One could describe the life of writer/director Terrence Malick as “hidden”. The filmmaker is famously private—he hasn’t been interviewed since 1979, and his rare public appearances are treated like miraculous apparitions. He’s earned his reputation: his greatest films, like The Tree of Life and The Thin Red Line, are some of the best that the art form has ever seen. His output over the last few years, though, hasn’t been as prolific. His three most recent features are widely known as his weakest.  They’re not bad, by any means, but his ethereal, spiritual style began to feel more self-indulgent than substantial. But now at the end of the decade, his new film A Hidden Life is being hailed as a comeback—it’s certainly not lacking in Malick’s favored substance.

The Christian worldview has always buoyed Malick’s work. The touches of Christianity pervading his filmography have never been blatant or dogmatic, but they’ve been fairly explicit: liturgical narration, theological discussions, and allegories for the personhood of God are common Malick motifs. Instead of using religious themes as a didactic cudgel, he uses them as hints, signposts for navigating the vast mystery of life—his films are more interested in questions than answers, and so he’s never made anything that could be termed a “Christian film”. But A Hidden Life is the closest he’s ever come to it.

The film tells the true story of Franz Jägerstätter, an Austrian farmer whom the Nazis imprisoned and executed for refusing to serve under Adolf Hitler.

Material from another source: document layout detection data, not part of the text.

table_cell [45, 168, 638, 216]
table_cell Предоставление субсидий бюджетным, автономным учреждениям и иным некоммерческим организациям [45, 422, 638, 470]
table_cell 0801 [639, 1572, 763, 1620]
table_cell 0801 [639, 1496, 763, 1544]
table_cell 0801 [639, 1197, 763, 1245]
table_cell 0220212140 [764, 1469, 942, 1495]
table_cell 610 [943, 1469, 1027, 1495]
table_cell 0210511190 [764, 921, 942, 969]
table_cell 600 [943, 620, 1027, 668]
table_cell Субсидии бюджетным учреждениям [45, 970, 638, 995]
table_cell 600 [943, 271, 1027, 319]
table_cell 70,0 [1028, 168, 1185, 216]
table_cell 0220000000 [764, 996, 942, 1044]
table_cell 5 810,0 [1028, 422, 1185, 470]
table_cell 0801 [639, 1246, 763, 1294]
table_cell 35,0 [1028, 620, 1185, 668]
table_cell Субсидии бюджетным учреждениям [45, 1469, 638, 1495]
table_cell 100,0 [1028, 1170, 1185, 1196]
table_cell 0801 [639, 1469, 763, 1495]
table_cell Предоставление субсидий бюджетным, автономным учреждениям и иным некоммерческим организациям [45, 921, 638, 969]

His conscientious objection was spurred on in part by his Catholic values, which led to the Catholic Church recognizing him as a martyr 64 years after his death. But for a while, Jägerstätter’s life was unknown to the world—thus the movie’s title and running theme.

Multiple times throughout the film, Nazi soldiers tell Jägerstätter that his actions cannot change the world, that the fight will not stop because one man refuses it on moral grounds. They tell him that God has not expressly sanctioned his pacifism, and thus he’s a weak man rather than a devoted believer. But through his signature style, Malick rejects the notion of a distant God whose instructions cannot be heard from beyond the clouds, demonstrating instead the earthly, tangible Christ.

Malick’s penchant for wide-angled landscapes and long, meditative shots helps him establish the feeling of a God up above. Jägerstätter and his family live on a mountain that touches the sky, an idyllic farmland centered on work and the church. When characters are at their happiest and holiest, they’re framed from low angles, aligning their existence with the peaceful sky above them. Their lives flow serenely and uninterrupted through Malick’s patient lens. But Malick poisons this visual ideology early on: Nazi warplanes cut through the sky’s tranquility, and when Jägerstätter’s stance begins to cause trouble, rainclouds darken the once vibrant vistas. If gloom and hate can overtake the heavens, God must be found elsewhere.

Malick doesn’t play coy with his divine revelation: an early scene wherein an artist paints Jesus on the walls of a church is a transparent stand-in for Malick’s mission statement. As the artist paints a heavenly, spotless Jesus, he laments that he can only paint the “comfortable Christ”, as only those who have suffered greatly can envision the “true Christ”. Malick, who’s faced accusations of valuing aestheticism over deeper meaning, might as well be making this admission himself.

So, in an act of cinematic apologism, he depicts Jägerstätter as the quintessential Christ figure: bloody, dirty, beaten and executed for his commitment to virtue. Yet in the midst of these circumstances, Jägerstätter is found giving bread to other prisoners, embracing a friend who’s suffering alongside him, and sacrificing himself to physical costs. A Hidden Life is full of small moments that find God on the ground. But over the movie’s three-hour runtime, the continual stressing of Jägerstätter as the crucified Christ wears thin. Unlike similar religious epics like Silence, there is no question of what Jesus would or should do—Jägerstätter never wrestles with the hard questions that his loved ones ask of him, like whether it would be moral to serve as a medic in Hitler’s army, healing and witnessing from within. The best path is readily clear to Jägerstätter, and in the absence of internal conflict, the film repetitiously paints the true Christ on the same canvas.

But does Malick succeed in envisioning the crushed Christ? In a purely cinematic sense, I’d argue he doesn’t. Malick avoids any and all violent imagery—even beatings are shown from a first-person perspective, so that we don’t see the brutalized body—which is counterintuitive to shedding the image of the comfortable Christ. Though A Hidden Life is beautifully filmed, morally compelling, and swimming in ancient wisdom, the power of seeing Christ broken on the cross is discernibly absent.